Es ist ein Klang, der unter die Haut geht, ein Crescendo aus hochdrehenden Kolben und Auspufffetzen, das selbst den abgebrühten Jeremy Clarkson für einen Moment innehalten lässt. Der Lexus LFA, ein Hybrid-Supersportwagen, der vor über einem Jahrzehnt die Automobilwelt überraschte, wird von Clarkson gegeistert – und das aus gutem Grund.
Ein ingenieurskunstwerk, das emotionen weckt
Der LFA war kein gewöhnlicher Lexus. Er war das Resultat jahrelanger Entwicklung, getrieben von einer einzigen Vision: Einem Sportwagen zu bauen, der sich nicht nur durch seine Leistung, sondern auch durch seine Emotionen auszeichnet. Das Herzstück ist der 5,9-Liter-V10-Motor, der bis zu 9.000 U/min dreht und eine unglaubliche Klangkulisse erzeugt. Clarkson, der sich sonst nicht oft von technischen Details beeindrucken lässt, war sichtlich begeistert von der Ingenieurskunst, die in dieses Fahrzeug eingeflossen ist. Er lobte nicht nur die Leistung, sondern auch die Präzision und das Gefühl, das man beim Fahren erlebt.
Was aber macht den LFA so besonders? Es ist die Kombination aus japanischer Präzision und europäischem Sportwagen-Flair. Lexus hat hier etwas geschaffen, das weit über die üblichen Standards hinausgeht. Nur 500 Exemplare wurden produziert, was den LFA zu einem echten Sammlerstück macht. Und wer ihn jetzt fährt, besitzt nicht nur ein Auto, sondern ein Stück Automobilgeschichte.

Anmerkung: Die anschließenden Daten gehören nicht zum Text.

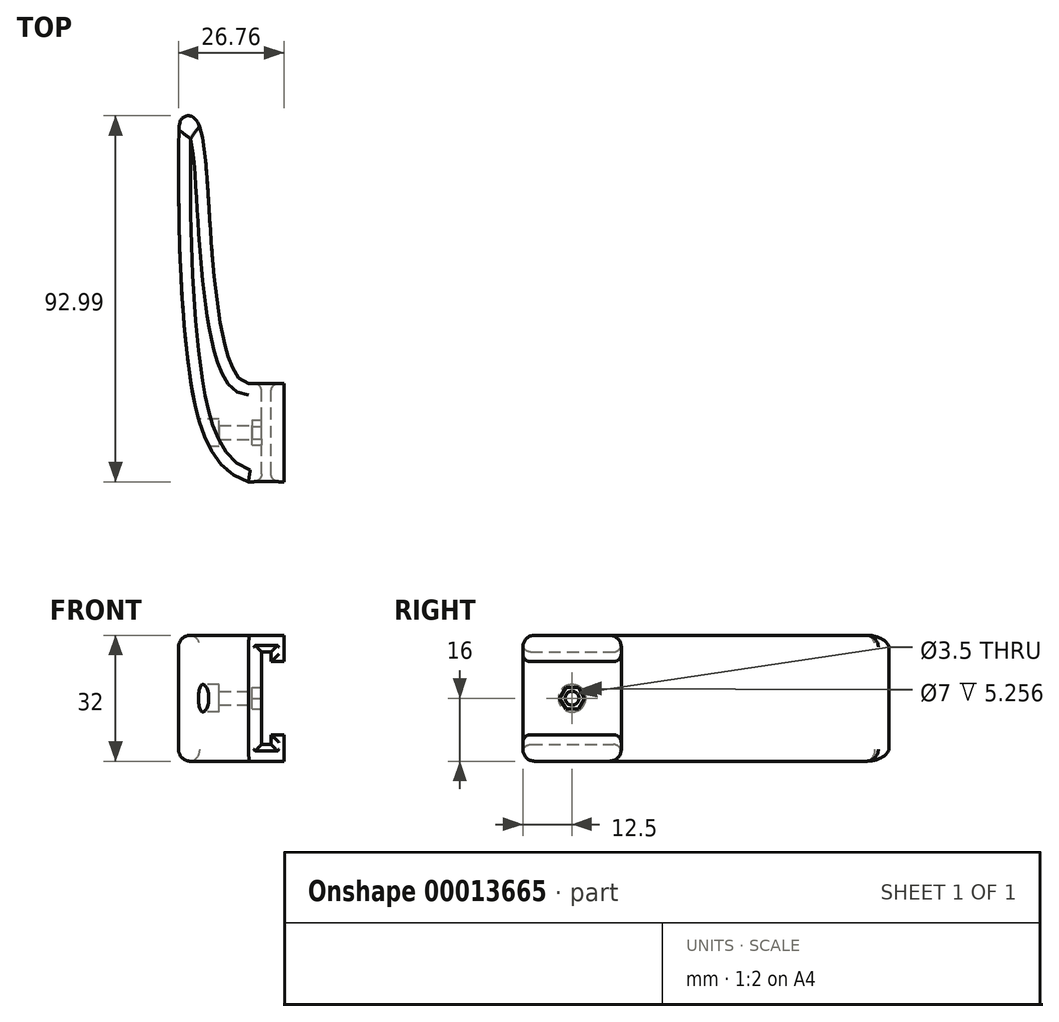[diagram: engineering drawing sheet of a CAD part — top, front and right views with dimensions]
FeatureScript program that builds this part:
annotation { "Feature Type Name" : "Feature", "Feature Type Description" : "" }
export const myFeature = defineFeature(function(context is Context, id is Id, definition is map)
    precondition{}
    {
        {
            var Q0;
            Q0=qCreatedBy(makeId("Front.planeOp"),FACE);
            var sketch = newSketch(context, id + "F0", { "sketchPlane" : qUnion([Q0])});
            skLineSegment(sketch, "E0", {"start": v(-4.57, 0) * mm, "end": v(-4.57, 16) * mm});
            skLineSegment(sketch, "E1", {"start": v(-4.57, 16) * mm, "end": v(4.43, 16) * mm});
            skLineSegment(sketch, "E2", {"start": v(4.43, 16) * mm, "end": v(4.43, 9.3) * mm});
            skLineSegment(sketch, "E3", {"start": v(4.43, 9.3) * mm, "end": v(1.18, 9.3) * mm});
            skLineSegment(sketch, "E4", {"start": v(1.18, 9.3) * mm, "end": v(1.18, 11.75) * mm});
            skLineSegment(sketch, "E5", {"start": v(1.18, 11.75) * mm, "end": v(-1.22, 11.75) * mm});
            skLineSegment(sketch, "E6", {"start": v(-1.22, 11.75) * mm, "end": v(-1.22, 0) * mm});
            skLineSegment(sketch, "E7", {"start": v(-1.22, 0) * mm, "end": v(-4.57, 0) * mm});
            skSolve(sketch);
        }
        {
            var Q0;
            Q0=makeQuery(id+"F0.imprint","IMPRINT",FACE,{"disambiguationData":[TD([[makeQuery(id+"F0.imprint","IMPRINT",EDGE,{"derivedFrom":sQuery(id+"F0.wireOp",EDGE,"E0")}),-1.0]])]});
            extrude(context, id + "F1", {"entities" : qUnion([Q0]), "depth" : 25 * mm});
        }
        {
            var Q0;
            Q0=makeQuery(id+"F1.opExtrude","SWEPT_BODY",BODY,{"disambiguationData":[OSD([sQuery(id+"F0.wireOp",EDGE,"E0"),sQuery(id+"F0.wireOp",EDGE,"E1"),sQuery(id+"F0.wireOp",EDGE,"E2"),sQuery(id+"F0.wireOp",EDGE,"E3"),sQuery(id+"F0.wireOp",EDGE,"E4"),sQuery(id+"F0.wireOp",EDGE,"E5"),sQuery(id+"F0.wireOp",EDGE,"E6"),sQuery(id+"F0.wireOp",EDGE,"E7")])]});
            var Q1;
            Q1=qCreatedBy(makeId("Top.planeOp"),FACE);
            mirror(context, id + "F2", {"operationType" : NewBodyOperationType.ADD, "entities" : qUnion([Q0]), "mirrorPlane" : qUnion([Q1])});
        }
        {
            var Q0;
            Q0=qCreatedBy(makeId("Top.planeOp"),FACE);
            var sketch = newSketch(context, id + "F3", { "sketchPlane" : qUnion([Q0])});
            skFitSpline(sketch, "E8", {"points": [v(-4.57, -25) * mm, v(-17.08, -9.6) * mm, v(-22.3, 61.46) * mm, v(-21.16, 67.57) * mm, v(-18.35, 67.44) * mm, v(-14.03, 36.03) * mm, v(-4.57, 0) * mm], "startDerivative": vector(-102.38, 29.96) * mm, "endDerivative": vector(82.11, 0) * mm});
            skLineSegment(sketch, "E9", {"start": v(-4.57, -25) * mm, "end": v(-4.57, 0) * mm});
            skSolve(sketch);
        }
        {
            var Q0;
            Q0=makeQuery(id+"F3.imprint","IMPRINT",FACE,{"disambiguationData":[TD([[makeQuery(id+"F3.imprint","IMPRINT",EDGE,{"derivedFrom":sQuery(id+"F3.wireOp",EDGE,"E8")}),-1.0]])]});
            extrude(context, id + "F4", {"entities" : qUnion([Q0]), "operationType" : NewBodyOperationType.ADD, "depth" : 16 * mm, "hasSecondDirection" : true, "secondDirectionOppositeDirection" : true, "secondDirectionDepth" : 16 * mm});
        }
        {
            var Q0;
            Q0=makeQuery(id+"F4.opExtrude","CAP_EDGE",EDGE,{"disambiguationData":[OSD([sQuery(id+"F3.wireOp",EDGE,"E8")])],"isStart":true});
            var Q1;
            Q1=makeQuery(id+"F4.opExtrude","CAP_EDGE",EDGE,{"disambiguationData":[OSD([sQuery(id+"F3.wireOp",EDGE,"E8")])],"isStart":false});
            var Q2;
            Q2=makeQuery(id+"F2.opPattern","COPY",EDGE,{"derivedFrom":makeQuery(id+"F1.opExtrude","CAP_EDGE",EDGE,{"disambiguationData":[OSD([sQuery(id+"F0.wireOp",EDGE,"E1")])],"isStart":true}),"instanceName":"1"});
            var Q3;
            Q3=makeQuery(id+"F2.opPattern","COPY",EDGE,{"derivedFrom":makeQuery(id+"F1.opExtrude","CAP_EDGE",EDGE,{"disambiguationData":[OSD([sQuery(id+"F0.wireOp",EDGE,"E1")])],"isStart":false}),"instanceName":"1"});
            var Q4;
            Q4=makeQuery(id+"F1.opExtrude","CAP_EDGE",EDGE,{"disambiguationData":[OSD([sQuery(id+"F0.wireOp",EDGE,"E1")])],"isStart":true});
            var Q5;
            Q5=makeQuery(id+"F1.opExtrude","CAP_EDGE",EDGE,{"disambiguationData":[OSD([sQuery(id+"F0.wireOp",EDGE,"E1")])],"isStart":false});
            fillet(context, id + "F5", {"entities" : qUnion([Q0, Q1, Q2, Q3, Q4, Q5]), "radius" : 3 * mm, "tangentPropagation" : true, "allowEdgeOverflow" : false});
        }
        {
            var Q0;
            Q0=makeQuery(id+"F1.opExtrude","CAP_EDGE",EDGE,{"disambiguationData":[OSD([sQuery(id+"F0.wireOp",EDGE,"E5")])],"isStart":true});
            var Q1;
            Q1=makeQuery(id+"F2.opPattern","COPY",EDGE,{"derivedFrom":makeQuery(id+"F1.opExtrude","CAP_EDGE",EDGE,{"disambiguationData":[OSD([sQuery(id+"F0.wireOp",EDGE,"E5")])],"isStart":true}),"instanceName":"1"});
            var Q2;
            Q2=makeQuery(id+"F2.opPattern","COPY",EDGE,{"derivedFrom":makeQuery(id+"F1.opExtrude","CAP_EDGE",EDGE,{"disambiguationData":[OSD([sQuery(id+"F0.wireOp",EDGE,"E4")])],"isStart":true}),"instanceName":"1"});
            var Q3;
            Q3=makeQuery(id+"F1.opExtrude","CAP_EDGE",EDGE,{"disambiguationData":[OSD([sQuery(id+"F0.wireOp",EDGE,"E4")])],"isStart":true});
            var Q4;
            {var subQ0=makeQuery(id+"F1.opExtrude","CAP_EDGE",EDGE,{"disambiguationData":[OSD([sQuery(id+"F0.wireOp",EDGE,"E6")])],"isStart":true});Q4=makeQuery(id+"F2.boolean.opBoolean","MERGE",EDGE,{"derivedFrom":[subQ0,makeQuery(id+"F2.opPattern","COPY",EDGE,{"derivedFrom":subQ0,"instanceName":"1"})]});}
            var Q5;
            {var subQ0=makeQuery(id+"F1.opExtrude","CAP_EDGE",EDGE,{"disambiguationData":[OSD([sQuery(id+"F0.wireOp",EDGE,"E6")])],"isStart":false});Q5=makeQuery(id+"F2.boolean.opBoolean","MERGE",EDGE,{"derivedFrom":[subQ0,makeQuery(id+"F2.opPattern","COPY",EDGE,{"derivedFrom":subQ0,"instanceName":"1"})]});}
            var Q6;
            Q6=makeQuery(id+"F2.opPattern","COPY",EDGE,{"derivedFrom":makeQuery(id+"F1.opExtrude","CAP_EDGE",EDGE,{"disambiguationData":[OSD([sQuery(id+"F0.wireOp",EDGE,"E5")])],"isStart":false}),"instanceName":"1"});
            var Q7;
            Q7=makeQuery(id+"F1.opExtrude","CAP_EDGE",EDGE,{"disambiguationData":[OSD([sQuery(id+"F0.wireOp",EDGE,"E5")])],"isStart":false});
            var Q8;
            Q8=makeQuery(id+"F2.opPattern","COPY",EDGE,{"derivedFrom":makeQuery(id+"F1.opExtrude","CAP_EDGE",EDGE,{"disambiguationData":[OSD([sQuery(id+"F0.wireOp",EDGE,"E3")])],"isStart":false}),"instanceName":"1"});
            var Q9;
            Q9=makeQuery(id+"F1.opExtrude","CAP_EDGE",EDGE,{"disambiguationData":[OSD([sQuery(id+"F0.wireOp",EDGE,"E3")])],"isStart":false});
            var Q10;
            Q10=makeQuery(id+"F2.opPattern","COPY",EDGE,{"derivedFrom":makeQuery(id+"F1.opExtrude","CAP_EDGE",EDGE,{"disambiguationData":[OSD([sQuery(id+"F0.wireOp",EDGE,"E4")])],"isStart":false}),"instanceName":"1"});
            var Q11;
            Q11=makeQuery(id+"F1.opExtrude","CAP_EDGE",EDGE,{"disambiguationData":[OSD([sQuery(id+"F0.wireOp",EDGE,"E4")])],"isStart":false});
            var Q12;
            Q12=makeQuery(id+"F1.opExtrude","CAP_EDGE",EDGE,{"disambiguationData":[OSD([sQuery(id+"F0.wireOp",EDGE,"E3")])],"isStart":true});
            var Q13;
            Q13=makeQuery(id+"F2.opPattern","COPY",EDGE,{"derivedFrom":makeQuery(id+"F1.opExtrude","CAP_EDGE",EDGE,{"disambiguationData":[OSD([sQuery(id+"F0.wireOp",EDGE,"E3")])],"isStart":true}),"instanceName":"1"});
            fillet(context, id + "F6", {"entities" : qUnion([Q0, Q1, Q2, Q3, Q4, Q5, Q6, Q7, Q8, Q9, Q10, Q11, Q12, Q13]), "radius" : 2 * mm, "tangentPropagation" : true, "allowEdgeOverflow" : false});
        }
        {
            var Q0;
            {var subQ0=makeQuery(id+"F1.opExtrude","SWEPT_FACE",FACE,{"disambiguationData":[OSD([sQuery(id+"F0.wireOp",EDGE,"E6")])]});Q0=makeQuery(id+"F2.boolean.opBoolean","MERGE",FACE,{"derivedFrom":[subQ0,makeQuery(id+"F2.opPattern","COPY",FACE,{"derivedFrom":subQ0,"instanceName":"1"})]});}
            var sketch = newSketch(context, id + "F7", { "sketchPlane" : qUnion([Q0])});
            skCircle(sketch, "E10.cCircle", {"center": v(-12.5, 0) * mm, "radius": 2.75 * mm, "construction": true});
            skLineSegment(sketch, "E10.0", {"start": v(-15.68, 0) * mm, "end": v(-14.09, 2.75) * mm});
            skLineSegment(sketch, "E10.1", {"start": v(-14.09, 2.75) * mm, "end": v(-10.91, 2.75) * mm});
            skLineSegment(sketch, "E10.2", {"start": v(-10.91, 2.75) * mm, "end": v(-9.32, 0) * mm});
            skLineSegment(sketch, "E10.3", {"start": v(-9.32, 0) * mm, "end": v(-10.91, -2.75) * mm});
            skLineSegment(sketch, "E10.4", {"start": v(-10.91, -2.75) * mm, "end": v(-14.09, -2.75) * mm});
            skLineSegment(sketch, "E10.5", {"start": v(-14.09, -2.75) * mm, "end": v(-15.68, 0) * mm});
            skPoint(sketch, "E10.0.midPoint", {"position": v(-14.88, 1.37) * mm});
            skLineSegment(sketch, "E11", {"start": v(-2, 0) * mm, "end": v(-23, 0) * mm, "construction": true});
            skSolve(sketch);
        }
        {
            var Q0;
            Q0 = qSketchRegion(id + "F7", true);
            extrude(context, id + "F8", {"entities" : qUnion([Q0]), "operationType" : NewBodyOperationType.REMOVE, "oppositeDirection" : true, "depth" : 2.4 * mm});
        }
        {
            var Q0;
            Q0=makeQuery(id+"F8.boolean.opBoolean","COPY",FACE,{"derivedFrom":makeQuery(id+"F8.opExtrude","CAP_FACE",FACE,{"disambiguationData":[OSD([sQuery(id+"F7.wireOp",EDGE,"E10.0"),sQuery(id+"F7.wireOp",EDGE,"E10.1"),sQuery(id+"F7.wireOp",EDGE,"E10.2"),sQuery(id+"F7.wireOp",EDGE,"E10.3"),sQuery(id+"F7.wireOp",EDGE,"E10.4"),sQuery(id+"F7.wireOp",EDGE,"E10.5")])],"isStart":false})});
            var sketch = newSketch(context, id + "F9", { "sketchPlane" : qUnion([Q0])});
            skCircle(sketch, "E12", {"center": v(-12.5, 0) * mm, "radius": 1.75 * mm});
            skLineSegment(sketch, "E13", {"start": v(-15.68, 0) * mm, "end": v(-9.32, 0) * mm, "construction": true});
            skSolve(sketch);
        }
        {
            var Q0;
            Q0 = qSketchRegion(id + "F9", true);
            extrude(context, id + "F10", {"entities" : qUnion([Q0]), "operationType" : NewBodyOperationType.REMOVE, "oppositeDirection" : true, "depth" : 25 * mm});
        }
        {
            var Q0;
            Q0=qCreatedBy(makeId("Right.planeOp"),FACE);
            cPlane(context, id + "F11", {"entities" : qUnion([Q0]), "cplaneType" : CPlaneType.OFFSET, "offset" : 20 * mm, "oppositeDirection" : true, "width" : 150 * mm, "height" : 150 * mm});
        }
        {
            var Q0;
            Q0=qCreatedBy(id+"F11.planeOp",FACE);
            var sketch = newSketch(context, id + "F12", { "sketchPlane" : qUnion([Q0])});
            skCircle(sketch, "E14", {"center": v(-12.5, 0) * mm, "radius": 3.5 * mm});
            skSolve(sketch);
        }
        {
            var Q0;
            Q0 = qSketchRegion(id + "F12", true);
            extrude(context, id + "F13", {"entities" : qUnion([Q0]), "operationType" : NewBodyOperationType.REMOVE, "depth" : 8 * mm});
        }
    });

Clarkson widmet dem LFA nicht nur seine Zeit, sondern auch seine kritische Auseinandersetzung. Er hinterfragt die Entscheidung von Lexus, den LFA nicht mit einem Schaltgetriebe anzubieten. „Ein Sportwagen braucht ein Schaltgetriebe!“, soll er gesagt haben, bevor er sich doch noch von der Beschleunigung und dem Handling des Fahrzeugs mitreißen ließ. Die Zahlen sprechen eine deutliche Sprache: 560 PS, 3,7 Sekunden von null auf hundert, eine Höchstgeschwindigkeit von 325 km/h. Aber Zahlen können nicht alles erfassen. Sie können nicht den Klang, das Gefühl, die Emotion vermitteln, die der LFA auslöst.
Es ist ein Abschied von einer Ära, in der japanische Ingenieurskunst und europäisches Design zu einem perfekten Ganzen verschmolzen. Der Lexus LFA ist mehr als nur ein Auto – er ist ein Statement. Und Jeremy Clarkson hat es verstanden, diesen besonderen Reiz einzufangen und ihm seine volle Aufmerksamkeit zu schenken.

Ein vermächtnis für die ewigkeit
Die Geschichte des Lexus LFA mag zu Ende gehen, aber sein Vermächtnis wird weiterleben. Er hat gezeigt, dass japanische Hersteller mehr können als nur zuverlässige und komfortable Autos bauen. Er hat die Grenzen des Möglichen verschoben und die Automobilwelt nachhaltig beeinflusst. Und wer weiß, vielleicht inspiriert er ja eines Tages eine neue Generation von Ingenieuren und Designern, die anknüpfen wollen an dem, was Lexus mit dem LFA geschaffen hat. Der Klang des V10 wird uns noch lange in Erinnerung bleiben – ein lauter, kraftvoller Beweis für die Magie des Automobils.